HOW TO COMPLETE THIS TASK
Write out the records from the start through the line containing "A: By the cake.", replacing "icing" with "frosting" and changing nothing else. Leave out the pictures.

---*---

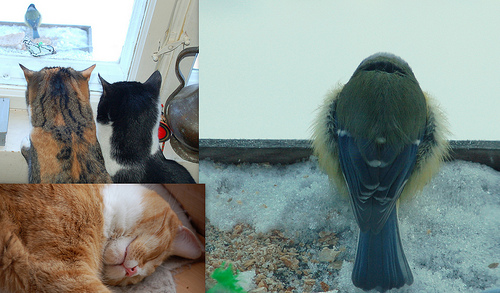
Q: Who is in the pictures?
A: No one.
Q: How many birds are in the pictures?
A: One.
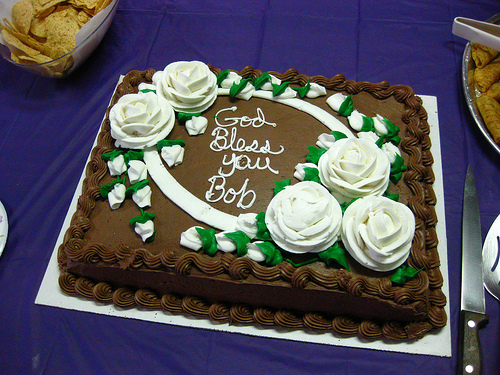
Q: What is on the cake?
A: There are letters on the cake.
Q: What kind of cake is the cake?
A: Chocolate.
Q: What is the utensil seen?
A: Knife.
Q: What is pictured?
A: Cake.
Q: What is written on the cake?
A: God Bless you Bob.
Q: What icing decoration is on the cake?
A: Flowers.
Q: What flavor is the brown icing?
A: Chocolate.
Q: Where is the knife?
A: By the cake.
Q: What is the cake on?
A: A table.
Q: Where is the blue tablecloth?
A: Under the cake.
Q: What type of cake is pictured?
A: Sheet cake.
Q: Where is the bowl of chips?
A: In the top left.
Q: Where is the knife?
A: Right side of cake.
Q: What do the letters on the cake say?
A: God bless you Bob.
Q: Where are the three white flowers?
A: Right side of cake.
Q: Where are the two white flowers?
A: Upper left side of cake.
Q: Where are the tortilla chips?
A: Upper left of cake.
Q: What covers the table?
A: Blue tablecloth.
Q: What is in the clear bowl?
A: Tortilla chips.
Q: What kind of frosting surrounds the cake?
A: Chocolate frosting.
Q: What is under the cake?
A: Cardboard.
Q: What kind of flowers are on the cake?
A: White roses.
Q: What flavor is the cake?
A: Chocolate.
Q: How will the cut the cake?
A: Knife.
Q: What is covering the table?
A: Tablecloth.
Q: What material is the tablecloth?
A: Plastic.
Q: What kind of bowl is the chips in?
A: Glass.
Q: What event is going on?
A: Party.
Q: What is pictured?
A: Cake.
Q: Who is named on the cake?
A: Bob.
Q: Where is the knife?
A: Table.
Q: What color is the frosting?
A: Brown.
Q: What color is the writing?
A: White.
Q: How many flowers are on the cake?
A: 5.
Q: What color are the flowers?
A: White.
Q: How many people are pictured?
A: 0.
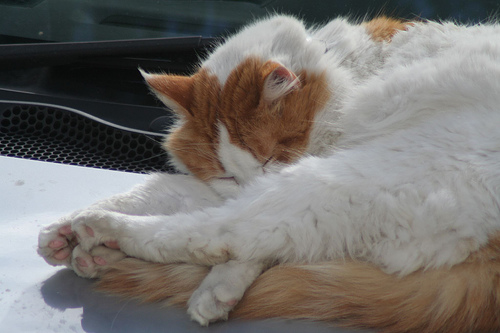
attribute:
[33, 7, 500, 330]
cat — fluffy, white, sleeping, orange, asleep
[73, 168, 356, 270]
legs — white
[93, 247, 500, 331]
tail — long, brown, white, orange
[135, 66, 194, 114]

---*---

EXERCISE RESULT
Q: Who is in the pictures?
A: No one.
Q: How many birds are in the pictures?
A: One.
Q: What is on the cake?
A: There are letters on the cake.
Q: What kind of cake is the cake?
A: Chocolate.
Q: What is the utensil seen?
A: Knife.
Q: What is pictured?
A: Cake.
Q: What is written on the cake?
A: God Bless you Bob.
Q: What frosting decoration is on the cake?
A: Flowers.
Q: What flavor is the brown frosting?
A: Chocolate.
Q: Where is the knife?
A: By the cake.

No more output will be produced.